**GIVEN RECORDS:**
◆ ◆ ◆ ◆ ◆ ◆ ◆

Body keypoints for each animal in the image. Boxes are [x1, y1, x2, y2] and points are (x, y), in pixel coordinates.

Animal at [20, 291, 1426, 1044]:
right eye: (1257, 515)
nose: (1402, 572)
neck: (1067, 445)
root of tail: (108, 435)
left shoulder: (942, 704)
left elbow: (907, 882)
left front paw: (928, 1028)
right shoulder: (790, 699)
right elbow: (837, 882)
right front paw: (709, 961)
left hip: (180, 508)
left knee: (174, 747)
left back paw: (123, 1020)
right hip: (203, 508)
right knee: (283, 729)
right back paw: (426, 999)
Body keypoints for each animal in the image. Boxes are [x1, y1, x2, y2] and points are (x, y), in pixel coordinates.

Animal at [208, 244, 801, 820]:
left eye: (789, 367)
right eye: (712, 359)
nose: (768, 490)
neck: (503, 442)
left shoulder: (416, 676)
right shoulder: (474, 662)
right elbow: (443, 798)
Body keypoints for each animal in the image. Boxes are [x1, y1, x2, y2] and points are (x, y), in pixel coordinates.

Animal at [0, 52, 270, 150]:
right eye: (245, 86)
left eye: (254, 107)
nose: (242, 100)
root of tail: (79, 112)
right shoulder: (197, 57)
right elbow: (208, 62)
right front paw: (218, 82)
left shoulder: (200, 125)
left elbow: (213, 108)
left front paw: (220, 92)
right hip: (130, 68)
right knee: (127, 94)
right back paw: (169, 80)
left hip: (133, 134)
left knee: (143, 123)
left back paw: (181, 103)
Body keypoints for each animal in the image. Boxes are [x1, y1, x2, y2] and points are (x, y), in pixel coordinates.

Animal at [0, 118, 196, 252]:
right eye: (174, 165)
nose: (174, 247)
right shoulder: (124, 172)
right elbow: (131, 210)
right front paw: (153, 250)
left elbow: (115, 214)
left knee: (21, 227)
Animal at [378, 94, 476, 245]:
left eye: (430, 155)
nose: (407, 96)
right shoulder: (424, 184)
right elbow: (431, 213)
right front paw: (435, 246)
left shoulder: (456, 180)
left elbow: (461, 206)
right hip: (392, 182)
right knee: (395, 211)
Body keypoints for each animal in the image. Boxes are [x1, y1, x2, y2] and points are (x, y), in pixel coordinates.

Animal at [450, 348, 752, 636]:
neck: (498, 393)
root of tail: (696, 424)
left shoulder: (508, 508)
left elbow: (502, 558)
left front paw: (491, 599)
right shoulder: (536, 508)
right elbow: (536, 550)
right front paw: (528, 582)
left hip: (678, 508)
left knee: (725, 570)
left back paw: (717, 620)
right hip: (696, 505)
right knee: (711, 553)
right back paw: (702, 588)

◆ ◆ ◆ ◆ ◆ ◆ ◆

From the entries above, give again exactly the lines running from the line with "right shoulder: (474, 662)" to the line with "left shoulder: (508, 508)"; include both of those lines.

right shoulder: (474, 662)
right elbow: (443, 798)
Body keypoints for each animal in the image. Boxes are [x1, y1, x2, y2] and points are (x, y), in pixel coordinates.

Animal at [0, 52, 270, 150]:
right eye: (245, 86)
left eye: (254, 107)
nose: (242, 100)
root of tail: (79, 112)
right shoulder: (197, 57)
right elbow: (208, 62)
right front paw: (218, 82)
left shoulder: (200, 125)
left elbow: (213, 108)
left front paw: (220, 92)
right hip: (130, 68)
right knee: (127, 94)
right back paw: (169, 80)
left hip: (133, 134)
left knee: (143, 123)
left back paw: (181, 103)
Body keypoints for each animal in the image. Boxes are [x1, y1, x2, y2] and points are (x, y), in pixel coordinates.

Animal at [0, 118, 196, 252]:
right eye: (174, 165)
nose: (174, 247)
right shoulder: (124, 172)
right elbow: (131, 210)
right front paw: (153, 250)
left elbow: (115, 214)
left knee: (21, 227)
Animal at [378, 94, 476, 245]:
left eye: (430, 155)
nose: (407, 96)
right shoulder: (424, 184)
right elbow: (431, 213)
right front paw: (435, 246)
left shoulder: (456, 180)
left elbow: (461, 206)
right hip: (392, 182)
right knee: (395, 211)
Body keypoints for each animal in the image. Boxes are [x1, y1, x2, y2] and points are (x, y), in pixel coordinates.

Animal at [450, 348, 752, 636]:
neck: (498, 393)
root of tail: (696, 424)
left shoulder: (508, 508)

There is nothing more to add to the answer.